Romania’s concern for the crisis in Ukraine is motivated by two factors. On the one hand, Ukraine is the largest of Romania’s neighbours, both in terms of surface area and population, and has a common border with Romania along hundreds of km. On the other hand, Ukraine is home to almost half a million ethnic Romanians, most of whom live along this border.
Annexed by Stalin in 1940 following an ultimatum, part of the former Romanian eastern territories, including northern Bukovina, the north and south of Bassarabia, the Herta country and the Serpent Island, was inherited by Ukraine in 1991 as a successor state of the former USSR. While Bucharest has no claim on these territories today, its interest in the situation is justified by the existence of the large ethnic Romanian community in these regions, whose rights should be observed.

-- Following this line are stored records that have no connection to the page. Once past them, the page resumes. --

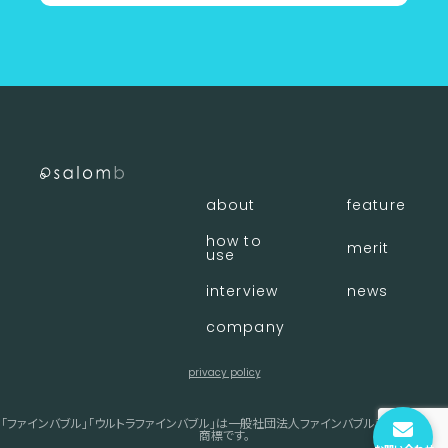
about
feature
how to
merit
use
interview
news
company
privacy policy
「ファインバブル」「ウルトラファインバブル」は一般社団法人ファインバブル産業会の登録
商標です。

The country’s foreign minister Bogdan Aurescu has again informed Ukraine’s ambassador to Bucharest Teofil Bauer of Bucharest’s wish that the partial mobilisation of the population in response to the conflict in the east of Ukraine should not be selective and discriminatory on ethnic grounds. Bucharest’s reaction comes after reports that the Ukrainian authorities decided to impose restrictions on foreign travel to prevent people from fleeing the country to avoid being drafted. Bogdan Aurescu says Romania is closely looking at the mobilisation process and stays in permanent contact with the representatives of the Romanian ethnic community and the Ukrainian civilian and military authorities. While they are loyal citizens of the Ukrainian state, the ethnic Romanians do not wish to be used as “cannon fodder” in a war which they feel is not theirs.